Hutchings warned there is a very real risk of an angry popular and political backlash against the globalization and international capitalism from the world's growing hungry. It is understood that one of the major drivers of the food crisis is financial speculation by the West. Capital flight from the subprime market into secure commodities such as wheat futures has pushed the price of food beyond the reach of the developing world.

"Food riots and political backlash against their own governments and those of the West will increase as the food crisis continues to bite," he said.

As the world runs out of food, it is those countries with weak governments and growing urban poor which will fall first. Inter-country tensions will also increase as policies of economic protectionism and stockpiling cause tensions.

"Politicians across the world will live or die by their ability to address subsistence and food inflation, which they won't be able to solve."

Professor Paul Wilkinson, an expert on terrorism and security at St. Andrews University, believes more autocratic regimes may be able to ride the wave of anger.

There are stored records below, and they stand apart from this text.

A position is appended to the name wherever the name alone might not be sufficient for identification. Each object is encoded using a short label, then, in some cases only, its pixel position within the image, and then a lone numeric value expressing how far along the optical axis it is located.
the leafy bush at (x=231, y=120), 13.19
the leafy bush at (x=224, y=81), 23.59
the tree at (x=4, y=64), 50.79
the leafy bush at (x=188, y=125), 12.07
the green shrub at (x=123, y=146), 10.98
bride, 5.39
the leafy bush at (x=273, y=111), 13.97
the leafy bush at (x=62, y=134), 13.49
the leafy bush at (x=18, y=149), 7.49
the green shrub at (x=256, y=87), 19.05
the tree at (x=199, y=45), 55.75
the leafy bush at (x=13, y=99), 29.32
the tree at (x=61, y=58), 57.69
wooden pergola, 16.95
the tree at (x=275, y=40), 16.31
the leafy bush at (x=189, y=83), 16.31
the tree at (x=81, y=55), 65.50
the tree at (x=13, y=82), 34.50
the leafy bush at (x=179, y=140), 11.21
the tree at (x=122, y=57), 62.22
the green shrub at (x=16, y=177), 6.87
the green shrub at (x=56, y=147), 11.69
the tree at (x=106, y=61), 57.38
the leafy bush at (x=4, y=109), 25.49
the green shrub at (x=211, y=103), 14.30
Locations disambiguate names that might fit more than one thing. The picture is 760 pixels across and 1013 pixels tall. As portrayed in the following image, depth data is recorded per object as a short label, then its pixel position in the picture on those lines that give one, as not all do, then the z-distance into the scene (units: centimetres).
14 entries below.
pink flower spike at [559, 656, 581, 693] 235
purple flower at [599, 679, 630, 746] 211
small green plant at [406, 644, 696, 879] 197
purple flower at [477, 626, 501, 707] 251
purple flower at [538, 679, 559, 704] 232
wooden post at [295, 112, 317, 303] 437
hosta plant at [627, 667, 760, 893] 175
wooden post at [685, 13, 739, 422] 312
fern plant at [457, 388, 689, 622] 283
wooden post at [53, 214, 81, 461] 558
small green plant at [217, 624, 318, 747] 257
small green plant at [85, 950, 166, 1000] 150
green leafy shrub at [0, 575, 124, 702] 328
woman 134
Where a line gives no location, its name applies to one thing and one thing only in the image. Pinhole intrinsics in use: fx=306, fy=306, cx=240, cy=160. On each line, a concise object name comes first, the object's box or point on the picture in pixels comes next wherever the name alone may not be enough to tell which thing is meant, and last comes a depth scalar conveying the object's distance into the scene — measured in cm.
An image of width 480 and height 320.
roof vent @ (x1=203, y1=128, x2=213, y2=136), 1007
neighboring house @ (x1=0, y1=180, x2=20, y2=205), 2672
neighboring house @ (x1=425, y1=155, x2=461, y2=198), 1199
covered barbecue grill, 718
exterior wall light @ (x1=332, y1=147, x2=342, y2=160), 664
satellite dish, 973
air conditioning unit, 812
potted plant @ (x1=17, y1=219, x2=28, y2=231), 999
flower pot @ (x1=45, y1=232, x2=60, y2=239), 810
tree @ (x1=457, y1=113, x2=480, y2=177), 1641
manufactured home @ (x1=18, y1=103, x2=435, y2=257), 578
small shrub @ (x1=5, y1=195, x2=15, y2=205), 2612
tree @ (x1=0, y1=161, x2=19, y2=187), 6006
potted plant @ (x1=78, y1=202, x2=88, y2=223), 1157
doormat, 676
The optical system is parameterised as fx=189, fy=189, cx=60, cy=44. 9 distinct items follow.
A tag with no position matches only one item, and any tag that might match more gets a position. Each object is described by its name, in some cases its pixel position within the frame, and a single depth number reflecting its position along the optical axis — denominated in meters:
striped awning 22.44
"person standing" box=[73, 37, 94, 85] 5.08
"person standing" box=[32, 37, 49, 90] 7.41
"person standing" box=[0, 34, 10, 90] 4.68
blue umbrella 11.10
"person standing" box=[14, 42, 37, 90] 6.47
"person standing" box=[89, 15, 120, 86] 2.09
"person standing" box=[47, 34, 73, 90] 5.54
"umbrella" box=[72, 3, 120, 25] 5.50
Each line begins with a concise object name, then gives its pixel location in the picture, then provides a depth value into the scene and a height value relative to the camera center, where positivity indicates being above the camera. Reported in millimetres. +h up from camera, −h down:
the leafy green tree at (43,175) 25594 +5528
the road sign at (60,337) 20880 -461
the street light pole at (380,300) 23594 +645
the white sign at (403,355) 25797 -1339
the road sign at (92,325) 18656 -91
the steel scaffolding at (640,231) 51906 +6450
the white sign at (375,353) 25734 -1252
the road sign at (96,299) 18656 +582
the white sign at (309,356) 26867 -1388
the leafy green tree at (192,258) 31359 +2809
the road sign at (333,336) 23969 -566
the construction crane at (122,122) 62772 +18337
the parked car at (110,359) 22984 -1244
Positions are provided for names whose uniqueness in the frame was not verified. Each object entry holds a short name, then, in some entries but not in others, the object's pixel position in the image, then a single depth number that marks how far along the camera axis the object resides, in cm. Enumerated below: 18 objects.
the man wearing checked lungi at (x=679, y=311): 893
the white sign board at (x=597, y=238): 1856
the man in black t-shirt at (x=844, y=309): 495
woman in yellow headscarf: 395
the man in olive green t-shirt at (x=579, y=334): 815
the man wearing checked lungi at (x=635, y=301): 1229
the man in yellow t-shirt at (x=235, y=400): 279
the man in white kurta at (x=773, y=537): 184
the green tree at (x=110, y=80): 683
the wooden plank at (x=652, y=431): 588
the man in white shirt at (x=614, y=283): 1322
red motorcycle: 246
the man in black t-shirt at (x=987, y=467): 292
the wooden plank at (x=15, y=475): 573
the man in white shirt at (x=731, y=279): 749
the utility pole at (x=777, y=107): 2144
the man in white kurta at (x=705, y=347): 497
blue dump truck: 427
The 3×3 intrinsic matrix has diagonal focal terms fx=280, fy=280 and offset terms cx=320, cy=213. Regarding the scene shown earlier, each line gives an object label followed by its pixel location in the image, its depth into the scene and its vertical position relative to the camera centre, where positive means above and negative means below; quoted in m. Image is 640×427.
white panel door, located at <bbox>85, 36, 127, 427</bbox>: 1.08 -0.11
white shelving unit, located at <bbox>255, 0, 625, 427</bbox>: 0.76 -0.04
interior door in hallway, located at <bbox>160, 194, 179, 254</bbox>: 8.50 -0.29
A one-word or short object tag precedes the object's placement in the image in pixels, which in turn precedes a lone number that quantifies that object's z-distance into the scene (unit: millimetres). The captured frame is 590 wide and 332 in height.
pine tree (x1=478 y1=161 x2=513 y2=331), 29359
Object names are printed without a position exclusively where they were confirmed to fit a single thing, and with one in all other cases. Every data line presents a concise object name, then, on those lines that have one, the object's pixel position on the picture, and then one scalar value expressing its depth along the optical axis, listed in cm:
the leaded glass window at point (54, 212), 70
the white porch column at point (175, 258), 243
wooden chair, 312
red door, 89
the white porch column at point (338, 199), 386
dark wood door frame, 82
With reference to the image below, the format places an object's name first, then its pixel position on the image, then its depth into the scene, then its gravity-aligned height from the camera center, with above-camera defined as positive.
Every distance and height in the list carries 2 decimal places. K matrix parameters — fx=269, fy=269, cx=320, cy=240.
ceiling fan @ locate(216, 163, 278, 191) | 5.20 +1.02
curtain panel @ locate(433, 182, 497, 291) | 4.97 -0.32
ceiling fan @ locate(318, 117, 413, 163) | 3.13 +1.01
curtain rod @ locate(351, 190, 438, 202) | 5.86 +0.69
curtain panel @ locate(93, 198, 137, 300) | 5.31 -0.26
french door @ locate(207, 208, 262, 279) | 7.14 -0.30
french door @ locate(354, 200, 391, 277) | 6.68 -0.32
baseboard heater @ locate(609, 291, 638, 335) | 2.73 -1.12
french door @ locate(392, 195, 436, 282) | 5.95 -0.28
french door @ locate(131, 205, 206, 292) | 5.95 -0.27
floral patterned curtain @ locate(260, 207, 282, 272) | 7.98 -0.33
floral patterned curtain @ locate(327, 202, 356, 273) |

He said: "The food crisis will create more insecurity in the world. States with poor security are the most vulnerable and if there is anger and protest over food then more governments could fall."

Forecasting agencies, such as the world-class Copenhagen Institute for Future Studies, have researched that, unless something is done, the food crisis will continue to grow year after year and predict it will accelerate well beyond 2016.